[Quoted passage]:
There was a moment about five years ago when millions of people were suddenly running out of breath, hospitals were besieged, and I was scared. I found myself up late at night, trying to figure out whether to send my sons to their schools that had recently reopened. There were not yet vaccines or adequate medicines available to deal with COVID-19, and as a type-one diabetic, I was in an at-risk group, strongly advised to ‘shield’ and stay at home. The chance of becoming seriously unwell was high, and the possibility of dying was not negligible. It appeared that younger children could contract the disease and take it home with them, and the idea that my sons might unwittingly become patricidal biological weapons was not a happy one.
And yet, education really matters. The children were bouncing off the walls at home, the whole family wanted them to be at school, and we didn’t know how long the situation would last. My wife Siva left the research to me, and I spent hours reading epidemiology papers and following public health experts on Twitter, trying to make a sound decision in good conscience. (A dark detail from the time - there was one research paper for every 16 Covid-related deaths). The ethics of the relationship between knowledge and action had never felt so palpable.
I sought to grasp both the hazard - the increased likelihood of getting Covid if the boys went to school, and the harm - was there really a threat to life? It seems bizarre now, but it really did feel like an existential decision. I remember thinking: this is how it feels to learn as if knowledge really matters. This is how it feels for truth to be a kind of oxygen, for my continued existence to depend on making full use of my capacity to make sense of the world.

[Work to be completed]:
In the account of the early COVID-19 pandemic, what medical condition placed the writer in an at-risk group? The records are not needed for this exercise.

Stored data entries:
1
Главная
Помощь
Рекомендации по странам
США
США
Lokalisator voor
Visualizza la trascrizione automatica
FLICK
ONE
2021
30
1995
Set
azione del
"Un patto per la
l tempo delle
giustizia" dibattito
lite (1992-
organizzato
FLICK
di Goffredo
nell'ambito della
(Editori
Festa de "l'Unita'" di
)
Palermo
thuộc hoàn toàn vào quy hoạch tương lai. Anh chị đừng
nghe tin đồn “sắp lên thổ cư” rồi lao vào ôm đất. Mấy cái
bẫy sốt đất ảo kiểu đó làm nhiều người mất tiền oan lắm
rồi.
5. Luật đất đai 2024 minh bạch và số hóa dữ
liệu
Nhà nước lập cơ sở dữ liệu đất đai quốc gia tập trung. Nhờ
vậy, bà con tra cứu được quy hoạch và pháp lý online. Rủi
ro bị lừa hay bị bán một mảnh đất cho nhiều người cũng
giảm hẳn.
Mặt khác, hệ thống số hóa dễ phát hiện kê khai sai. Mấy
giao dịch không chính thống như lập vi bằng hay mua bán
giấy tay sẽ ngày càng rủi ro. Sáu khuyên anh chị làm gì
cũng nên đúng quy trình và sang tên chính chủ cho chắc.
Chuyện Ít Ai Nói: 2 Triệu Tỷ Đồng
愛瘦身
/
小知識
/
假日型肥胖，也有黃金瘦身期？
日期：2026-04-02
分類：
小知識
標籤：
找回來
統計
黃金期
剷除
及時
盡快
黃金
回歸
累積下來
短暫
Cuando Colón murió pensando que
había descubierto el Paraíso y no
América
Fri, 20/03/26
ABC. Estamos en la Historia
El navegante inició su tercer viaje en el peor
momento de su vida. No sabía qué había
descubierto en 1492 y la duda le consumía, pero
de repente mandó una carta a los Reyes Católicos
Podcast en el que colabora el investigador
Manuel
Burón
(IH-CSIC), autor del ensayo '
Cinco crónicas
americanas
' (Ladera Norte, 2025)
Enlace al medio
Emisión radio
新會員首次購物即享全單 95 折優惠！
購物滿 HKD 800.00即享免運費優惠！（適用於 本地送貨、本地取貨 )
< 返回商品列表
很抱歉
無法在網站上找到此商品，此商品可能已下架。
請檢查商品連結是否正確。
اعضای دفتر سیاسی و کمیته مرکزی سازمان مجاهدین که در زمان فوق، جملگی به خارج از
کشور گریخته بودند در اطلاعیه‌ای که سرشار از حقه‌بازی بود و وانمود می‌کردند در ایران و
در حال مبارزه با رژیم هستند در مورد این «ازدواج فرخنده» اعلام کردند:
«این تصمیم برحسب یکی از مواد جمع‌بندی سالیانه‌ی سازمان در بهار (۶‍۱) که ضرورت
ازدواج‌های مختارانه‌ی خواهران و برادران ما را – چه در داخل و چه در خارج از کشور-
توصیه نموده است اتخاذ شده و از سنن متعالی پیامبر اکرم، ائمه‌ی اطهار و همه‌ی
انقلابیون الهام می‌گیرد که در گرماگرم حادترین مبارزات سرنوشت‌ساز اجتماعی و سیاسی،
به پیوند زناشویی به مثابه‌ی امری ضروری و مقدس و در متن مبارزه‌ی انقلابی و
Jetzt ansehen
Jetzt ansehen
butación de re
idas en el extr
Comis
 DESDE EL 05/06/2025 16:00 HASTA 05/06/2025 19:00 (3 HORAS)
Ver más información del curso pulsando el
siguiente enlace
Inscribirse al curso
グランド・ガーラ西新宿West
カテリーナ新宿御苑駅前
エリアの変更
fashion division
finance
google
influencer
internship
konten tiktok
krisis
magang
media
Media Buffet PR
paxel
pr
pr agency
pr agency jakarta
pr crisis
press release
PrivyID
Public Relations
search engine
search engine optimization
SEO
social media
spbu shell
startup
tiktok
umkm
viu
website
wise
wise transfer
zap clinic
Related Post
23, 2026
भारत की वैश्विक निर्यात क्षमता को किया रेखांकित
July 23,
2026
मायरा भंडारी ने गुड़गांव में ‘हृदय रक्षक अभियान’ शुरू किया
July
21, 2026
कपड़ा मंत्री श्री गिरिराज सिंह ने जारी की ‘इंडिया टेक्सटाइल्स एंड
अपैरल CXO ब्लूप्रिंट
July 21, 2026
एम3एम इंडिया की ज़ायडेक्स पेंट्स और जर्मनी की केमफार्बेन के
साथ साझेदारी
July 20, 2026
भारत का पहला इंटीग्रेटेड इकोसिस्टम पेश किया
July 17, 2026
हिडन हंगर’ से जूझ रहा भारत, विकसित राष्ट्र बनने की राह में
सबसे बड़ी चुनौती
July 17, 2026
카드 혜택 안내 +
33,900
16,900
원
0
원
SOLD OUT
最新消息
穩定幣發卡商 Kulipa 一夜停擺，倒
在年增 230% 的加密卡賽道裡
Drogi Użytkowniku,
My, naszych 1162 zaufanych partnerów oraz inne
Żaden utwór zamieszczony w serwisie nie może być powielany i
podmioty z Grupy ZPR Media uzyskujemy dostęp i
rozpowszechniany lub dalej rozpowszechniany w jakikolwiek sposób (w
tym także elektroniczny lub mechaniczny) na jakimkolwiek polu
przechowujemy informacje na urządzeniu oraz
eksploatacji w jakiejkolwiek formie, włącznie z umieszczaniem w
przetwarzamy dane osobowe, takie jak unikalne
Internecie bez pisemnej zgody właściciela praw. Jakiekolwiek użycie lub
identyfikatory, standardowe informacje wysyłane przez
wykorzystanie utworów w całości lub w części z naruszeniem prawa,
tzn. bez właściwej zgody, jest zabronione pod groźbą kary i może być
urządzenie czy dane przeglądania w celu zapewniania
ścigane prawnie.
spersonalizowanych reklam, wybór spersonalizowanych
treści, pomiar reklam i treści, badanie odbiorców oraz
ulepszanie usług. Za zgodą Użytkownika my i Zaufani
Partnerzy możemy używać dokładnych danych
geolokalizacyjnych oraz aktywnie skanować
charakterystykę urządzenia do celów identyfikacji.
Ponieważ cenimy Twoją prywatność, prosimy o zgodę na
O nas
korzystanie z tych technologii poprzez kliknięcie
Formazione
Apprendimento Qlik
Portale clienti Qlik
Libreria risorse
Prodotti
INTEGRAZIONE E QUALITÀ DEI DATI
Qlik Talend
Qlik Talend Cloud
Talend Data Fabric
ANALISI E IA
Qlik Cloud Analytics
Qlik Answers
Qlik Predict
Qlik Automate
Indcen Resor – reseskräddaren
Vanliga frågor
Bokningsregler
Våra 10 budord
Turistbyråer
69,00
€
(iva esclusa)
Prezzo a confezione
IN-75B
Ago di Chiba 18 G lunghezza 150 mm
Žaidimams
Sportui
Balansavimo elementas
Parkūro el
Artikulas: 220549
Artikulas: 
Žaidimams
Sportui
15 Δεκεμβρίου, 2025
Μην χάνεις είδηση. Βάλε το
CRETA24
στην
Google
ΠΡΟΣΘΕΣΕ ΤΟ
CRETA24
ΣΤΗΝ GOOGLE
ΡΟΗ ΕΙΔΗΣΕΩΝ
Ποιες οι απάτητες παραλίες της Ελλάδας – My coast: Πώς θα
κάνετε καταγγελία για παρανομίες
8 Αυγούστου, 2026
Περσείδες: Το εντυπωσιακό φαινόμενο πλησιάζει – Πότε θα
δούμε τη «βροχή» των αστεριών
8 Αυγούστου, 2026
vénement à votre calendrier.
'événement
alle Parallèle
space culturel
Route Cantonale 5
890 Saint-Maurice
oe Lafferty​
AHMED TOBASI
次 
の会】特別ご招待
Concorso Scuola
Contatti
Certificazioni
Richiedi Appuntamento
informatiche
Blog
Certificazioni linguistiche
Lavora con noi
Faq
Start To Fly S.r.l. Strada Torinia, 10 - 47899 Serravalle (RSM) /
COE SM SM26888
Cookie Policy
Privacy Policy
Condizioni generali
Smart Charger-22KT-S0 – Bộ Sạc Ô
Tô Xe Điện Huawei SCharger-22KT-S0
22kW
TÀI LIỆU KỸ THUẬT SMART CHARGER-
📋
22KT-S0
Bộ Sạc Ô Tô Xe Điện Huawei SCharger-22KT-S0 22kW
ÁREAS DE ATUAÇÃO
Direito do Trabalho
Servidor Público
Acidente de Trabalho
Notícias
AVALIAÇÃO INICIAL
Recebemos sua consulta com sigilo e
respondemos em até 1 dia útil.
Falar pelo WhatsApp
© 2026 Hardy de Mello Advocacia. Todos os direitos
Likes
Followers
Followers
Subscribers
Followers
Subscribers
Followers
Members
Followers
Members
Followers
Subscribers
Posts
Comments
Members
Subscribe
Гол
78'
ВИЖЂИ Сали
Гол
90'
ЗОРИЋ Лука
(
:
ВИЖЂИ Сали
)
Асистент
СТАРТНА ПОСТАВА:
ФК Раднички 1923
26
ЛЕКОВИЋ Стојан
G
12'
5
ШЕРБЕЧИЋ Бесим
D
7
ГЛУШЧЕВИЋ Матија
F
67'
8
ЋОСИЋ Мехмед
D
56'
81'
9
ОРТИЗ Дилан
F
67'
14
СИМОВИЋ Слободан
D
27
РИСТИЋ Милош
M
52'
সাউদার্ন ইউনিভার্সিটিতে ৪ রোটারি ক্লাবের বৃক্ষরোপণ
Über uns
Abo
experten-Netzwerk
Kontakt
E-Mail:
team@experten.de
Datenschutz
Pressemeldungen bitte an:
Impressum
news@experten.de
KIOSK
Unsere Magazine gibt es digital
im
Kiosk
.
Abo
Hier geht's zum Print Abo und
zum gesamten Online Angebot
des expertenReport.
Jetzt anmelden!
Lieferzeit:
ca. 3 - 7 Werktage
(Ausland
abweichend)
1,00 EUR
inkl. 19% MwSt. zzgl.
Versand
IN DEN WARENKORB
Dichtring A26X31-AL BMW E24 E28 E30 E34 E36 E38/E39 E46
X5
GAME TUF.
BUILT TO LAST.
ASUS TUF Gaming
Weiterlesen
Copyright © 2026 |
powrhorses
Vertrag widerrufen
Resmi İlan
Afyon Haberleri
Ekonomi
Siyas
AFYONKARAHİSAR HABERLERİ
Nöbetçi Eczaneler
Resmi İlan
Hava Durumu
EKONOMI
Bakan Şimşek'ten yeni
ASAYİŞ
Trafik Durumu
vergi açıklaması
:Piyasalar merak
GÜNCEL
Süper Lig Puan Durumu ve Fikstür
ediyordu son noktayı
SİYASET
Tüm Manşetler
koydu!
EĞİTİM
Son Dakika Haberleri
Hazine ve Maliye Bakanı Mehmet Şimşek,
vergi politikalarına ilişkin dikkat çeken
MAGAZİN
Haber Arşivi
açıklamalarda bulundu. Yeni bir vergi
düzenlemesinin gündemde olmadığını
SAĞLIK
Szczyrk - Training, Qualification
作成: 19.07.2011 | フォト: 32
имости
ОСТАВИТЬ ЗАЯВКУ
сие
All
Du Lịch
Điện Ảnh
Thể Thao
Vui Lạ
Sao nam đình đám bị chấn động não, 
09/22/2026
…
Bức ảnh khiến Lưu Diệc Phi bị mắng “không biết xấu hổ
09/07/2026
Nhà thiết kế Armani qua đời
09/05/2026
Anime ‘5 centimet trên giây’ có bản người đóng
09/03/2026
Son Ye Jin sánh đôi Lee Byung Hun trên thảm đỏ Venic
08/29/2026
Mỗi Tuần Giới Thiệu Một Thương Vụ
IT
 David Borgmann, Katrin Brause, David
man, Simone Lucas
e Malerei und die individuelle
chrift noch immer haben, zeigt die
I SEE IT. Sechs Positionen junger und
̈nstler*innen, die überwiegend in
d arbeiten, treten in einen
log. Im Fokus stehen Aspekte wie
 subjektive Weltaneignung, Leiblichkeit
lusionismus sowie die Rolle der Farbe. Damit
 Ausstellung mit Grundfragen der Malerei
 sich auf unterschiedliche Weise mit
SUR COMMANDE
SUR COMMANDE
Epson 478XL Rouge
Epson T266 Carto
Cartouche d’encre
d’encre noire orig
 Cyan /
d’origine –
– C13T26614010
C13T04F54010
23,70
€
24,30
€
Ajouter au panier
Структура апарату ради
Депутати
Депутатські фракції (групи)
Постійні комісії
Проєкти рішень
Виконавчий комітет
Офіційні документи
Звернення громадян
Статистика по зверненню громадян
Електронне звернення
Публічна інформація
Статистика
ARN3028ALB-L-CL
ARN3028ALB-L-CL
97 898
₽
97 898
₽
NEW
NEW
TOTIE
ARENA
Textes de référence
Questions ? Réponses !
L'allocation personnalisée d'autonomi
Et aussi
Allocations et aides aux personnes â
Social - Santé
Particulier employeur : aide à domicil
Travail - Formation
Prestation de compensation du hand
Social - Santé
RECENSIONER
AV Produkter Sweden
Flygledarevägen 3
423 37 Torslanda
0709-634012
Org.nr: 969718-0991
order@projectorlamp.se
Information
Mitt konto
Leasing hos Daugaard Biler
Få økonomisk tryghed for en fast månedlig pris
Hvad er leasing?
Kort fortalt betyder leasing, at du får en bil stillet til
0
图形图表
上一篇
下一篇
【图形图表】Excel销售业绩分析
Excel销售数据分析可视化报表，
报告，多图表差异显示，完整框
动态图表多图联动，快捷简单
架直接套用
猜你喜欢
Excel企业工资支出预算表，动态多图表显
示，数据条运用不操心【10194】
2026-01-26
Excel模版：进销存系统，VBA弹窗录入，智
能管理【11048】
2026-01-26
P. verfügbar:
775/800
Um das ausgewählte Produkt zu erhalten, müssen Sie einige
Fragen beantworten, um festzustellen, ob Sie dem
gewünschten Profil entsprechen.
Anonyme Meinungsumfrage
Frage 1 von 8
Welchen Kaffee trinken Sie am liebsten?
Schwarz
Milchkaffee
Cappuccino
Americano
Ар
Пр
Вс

[Answer]:
The writer is a type-one diabetic.